- PARTS OF THE EXERCISE:
a. Reproduce the passage of the pattern-matching forum thread from "24 Jan 2016, 13:05" up to and including "the AHK docs.", swapping "haystack" for "source text".
b. Translate this sentence from the pattern-matching forum thread into Spanish: "This will find all the groups of numbers in the text."

Any help to start off would be great.

Thanks.


Omar
User avatar
boiler
Posts: 16915
Joined: 21 Dec 2014, 02:44

Re: Need guidance how to pattern match within a large amount of text.

24 Jan 2016, 12:56

You may think this is too general to be helpful, but given how general your question is, I think it's best for you to read this and try some code, then post specific questions if you get stuck.

RegExMatch
kon
Posts: 1756
Joined: 29 Sep 2013, 17:11

Re: Need guidance how to pattern match within a large amount of text.

24 Jan 2016, 13:05

If you want specific advice, you're going to need to provide specific examples (both of the haystack you want to search and the text matches you want to find). Otherwise, have a look at the RegEx Quick Reference, RegExMatch, and RegExReplace in the AHK docs.

Code: Select all

Test = 
(Join`r`n
abc
123
def
456
ghi
789
)

p := 1, m := "", Found := []
while p := RegExMatch(Test, "\d+", m, p + StrLen(m))
    Found.Push(m)

for k, v in Found
    MsgBox, % "k:`t" k "`nv:`t" v
This will find all the groups of numbers in the text.
omar
Posts: 540
Joined: 22 Oct 2015, 17:56

Re: Need guidance how to pattern match within a large amount of text.

28 Jan 2016, 20:24

thanks for the replies guys.
since posting, i've gone away and have been learning regular expression.
having mastered it, i am back and am completely lost.
lol
(ok, so maybe not a master just yet)

what i'm trying to do is pull data from the source of a webpage.
i want a title, name and telephone.

the 3 variables will have some css that i can find

the problem with the title is that the data comes on the next line...
what i have read about regular expressions so far, it deals with line by line...!

a bit of the text:

Code: Select all

<td align="left" valign="top" class="bdr-rt Arl c777 fs11 pdgTop navigation bdrBtm">
										 <a href="http://cgi.ebay.co.uk/ws/eBayISAPI.dll?ViewItem&item=38000000000">The title I want to get from the code</a></td>
<td align="center" width="75" valign="top" class="bdr-rt Arl c777 fs11 pdgTop navigation bdrBtm">£9.15</td>
so, i want the line following <td align="left" valign="top" class="bdr-rt Arl c777 fs11 pdgTop navigation bdrBtm">
i then only want the text in between the a tag, so i want everything between <a href="http://cgi.ebay.co.uk/ws/eBayISAPI.dll? ... 8000000000"> and </a>

i'm so lost! :)
i spent ages reading up and watching videos. it seemed so easy!

- DATA:

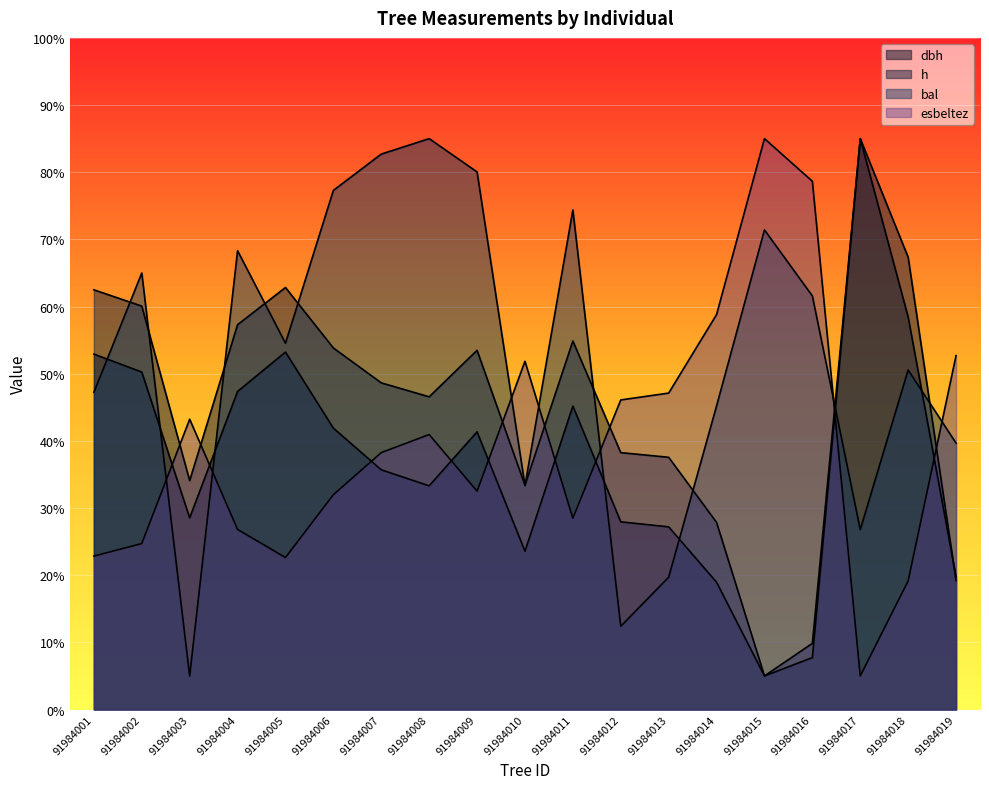

Is the value of esbeltez at 91984007 greater than the value of h at 91984012?

Yes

- OUTPUTS FOR THE TASKS:
a.
24 Jan 2016, 13:05

If you want specific advice, you're going to need to provide specific examples (both of the source text you want to search and the text matches you want to find). Otherwise, have a look at the RegEx Quick Reference, RegExMatch, and RegExReplace in the AHK docs.

b. Esto encontrará todos los grupos de números en el texto.